The Sheriff's Office says the 21-year-old briefly joined friends to settle a grudge, and with one blow to the head, ended the life of the Sickles High School senior.
By AMY HERDY, Times Staff Writer
© St. Petersburg Times, published June 1, 2002
TAMPA -- Alan Thompson was stocking shelves overnight at a Kash n' Karry, authorities say, when two friends arrived with a gray Honda and a grudge.
They wanted his help with some payback. A few minutes earlier at a nearby Steak n Shake, a teenager had challenged them with a taunt: "What are you looking at?"
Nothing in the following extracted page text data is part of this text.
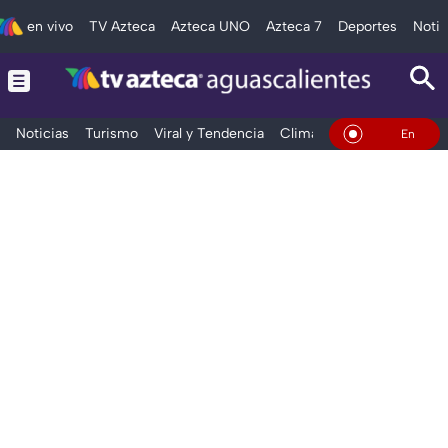
en vivo
TV Azteca
Azteca UNO
Azteca 7
Deportes
Notic
Noticias
Turismo
Viral y Tendencia
Clima
Deportes
Espec
En Vivo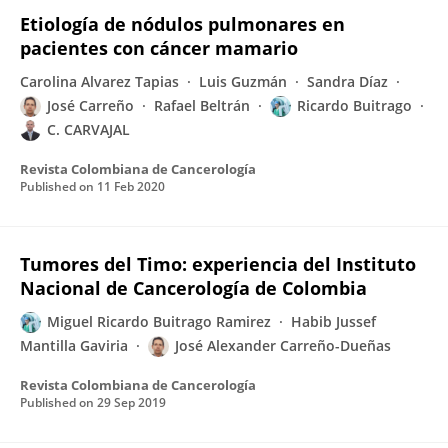
Etiología de nódulos pulmonares en
pacientes con cáncer mamario
Carolina Alvarez Tapias
Luis Guzmán
Sandra Díaz
José Carreño
Rafael Beltrán
Ricardo Buitrago
C. CARVAJAL
Revista Colombiana de Cancerología
Published on
11 Feb 2020
Tumores del Timo: experiencia del Instituto
Nacional de Cancerología de Colombia
Miguel Ricardo Buitrago Ramirez
Habib Jussef
Mantilla Gaviria
José Alexander Carreño-Dueñas
Revista Colombiana de Cancerología
Published on
29 Sep 2019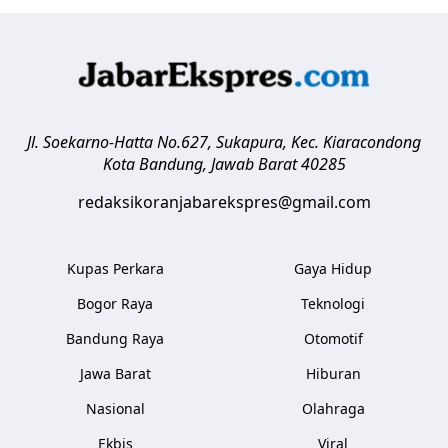
Jl. Soekarno-Hatta No.627, Sukapura, Kec. Kiaracondong
Kota Bandung
,
Jawab Barat
40285
redaksikoranjabarekspres@gmail.com
Kupas Perkara
Gaya Hidup
Bogor Raya
Teknologi
Bandung Raya
Otomotif
Jawa Barat
Hiburan
Nasional
Olahraga
Ekbis
Viral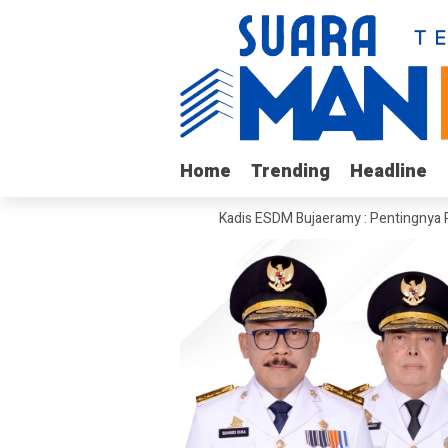
Home
Home
Trending
Trending
Headline
Headline
erjuang Melawan Tumor
Kadis ESDM Bujaeramy : Pentingnya Persiapan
Thompson and a co-worker threw down their aprons, left the store and climbed into the Honda. A surveillance camera recorded the time as 3:48 a.m.
The four young men drove 1 1/2 miles to the parking lot of the Citrus Park Steak n Shake, investigators say, where a crowd of teenagers were hanging out.
Thompson, 21, unfolded his 6-foot-5, 190-pound frame from the rear of the Honda, punched 18-year-old Christopher Fannan once in the temple, then fled with his friends back to the grocery store, said Hillsborough sheriff's Chief Deputy David Gee.
A surveillance camera recorded the time as 4:01 a.m.
Only 13 minutes had passed.
Fannan, who had not taken part in the initial exchange, was eating sunflower seeds and never said a word, Gee said. The Sickles High School senior lost consciousness, fell to the ground and was pronounced dead later that day, May 19, at St. Joseph's Hospital.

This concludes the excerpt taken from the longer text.